Volume 16, No.3 Page 224
4. SPring-8 通信/SPring-8 Communications
2008A期実施開始の長期利用課題の事後評価について -1-
Post-Project Review Results of Long-term Proposals Starting in 2008A -1-
2008Aに採択された長期利用課題について、2010Bに3年間の実施期間を終了しましたので、5月に長期利用分科会による事後評価が行われました。
事後評価は、長期利用分科会が実験責任者に対しヒアリングを行った後、評価を行うという形式で実施し、利用研究課題審査委員会で評価結果を取りまとめました。以下に対象となる長期利用課題2課題のうち、評価を受けた1課題の評価結果を示します。研究内容については本誌197ページの「最近の研究から/Long-term Report」に実験責任者による紹介記事を掲載しています。
なお、2008Aに採択された長期利用課題2課題のうちもう1課題については、今秋に事後評価を実施する予定です。
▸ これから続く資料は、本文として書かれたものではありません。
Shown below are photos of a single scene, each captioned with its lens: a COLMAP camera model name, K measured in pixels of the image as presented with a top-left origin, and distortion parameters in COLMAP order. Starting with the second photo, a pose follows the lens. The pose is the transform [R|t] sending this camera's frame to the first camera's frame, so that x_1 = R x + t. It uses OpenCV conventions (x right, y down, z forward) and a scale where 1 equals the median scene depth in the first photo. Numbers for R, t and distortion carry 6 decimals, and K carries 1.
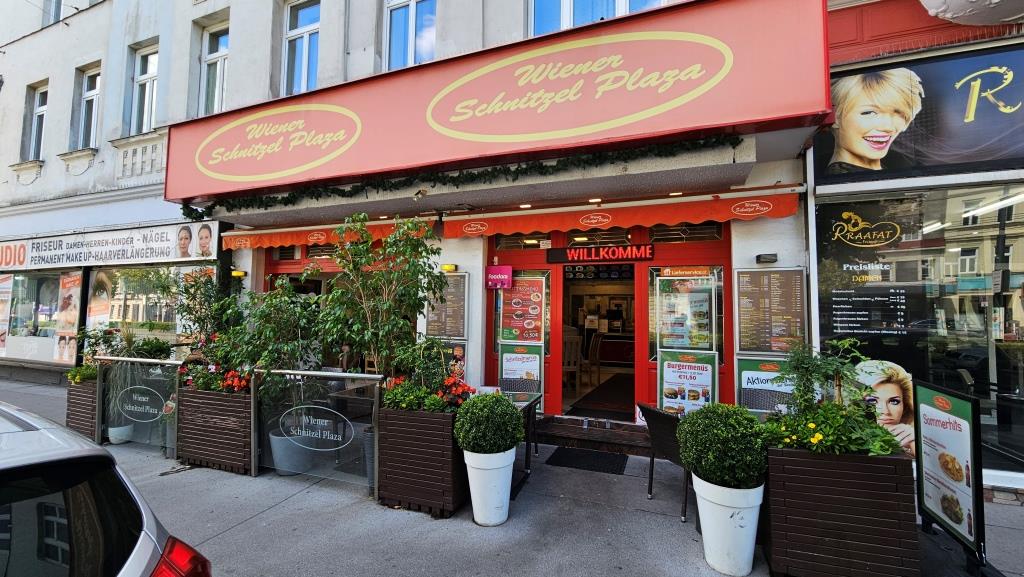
lens RADIAL K [[420.1, 0, 508.3], [0, 420.1, 288.4], [0, 0, 1]] dist [0.002255, 0.000241]
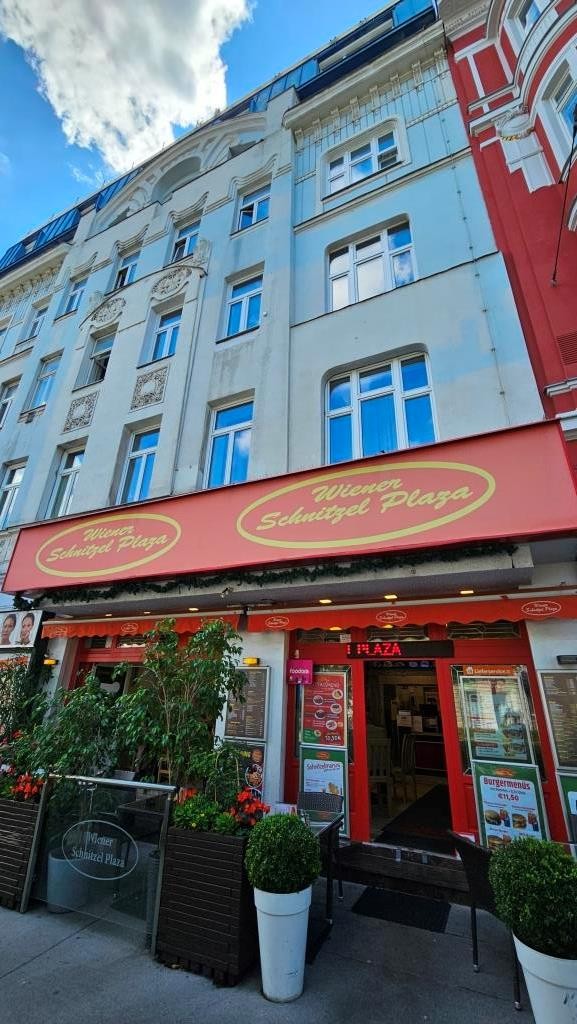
lens RADIAL K [[420.1, 0, 288.5], [0, 420.1, 512.0], [0, 0, 1]] dist [0.002255, 0.000241]
pose [[0.997694, -0.011287, -0.066929, 0.027890], [-0.013006, 0.936013, -0.351725, -0.039803], [0.066617, 0.351784, 0.933708, -0.093265]]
課題名 | Structural Study of Regulated Intramembrane Proteolysis |
実験責任者 | Nieng Yan(Tsinghua University) |
採択時課題番号 | 2008A0018、0019 |
ビームライン | BL38B1(2008A0018)、BL41XU(2008A0019) |
配分総シフト | 18シフト(BL38B1)、54シフト(BL41XU) |
〔評価〕
本課題は、制限的膜内切断(RIP)の構造生物学的研究をテーマに、GlpG基質複合体、rhomboidプロテアーゼ、S2P、SPPといった膜内在性プロテアーゼの構造解析とそれに基づく機能解明を目指した研究課題として採択された。そのうちの1つS2Pに関しては大腸菌ホモログであるRsePの細胞質領域の構造解析に成功し、その構造に基づいて制御機構を明らかにすることに成功した。申請者のグループは他にも多くの重要な膜蛋白質の構造を明らかにし、Nature等の高レベルのジャーナルに発表している。特に、FucPおよびUraAという2つの輸送体の構造解析は非常にインパクトの高いものとして評価できる。しかしこれら2つの蛋白質の構造解析は申請時のテーマとは関係が薄いことと、本来のテーマである制限的膜内切断に関連するその他の蛋白質については、多大な努力にも関わらず大量発現、精製、結晶化などの問題点を解決することができず、期間内に構造を明らかにすることができなかった点は残念である。
一方、SPring-8を長期的かつ計画的に利用することによって、この分野において傑出した成果を挙げた点については評価できる。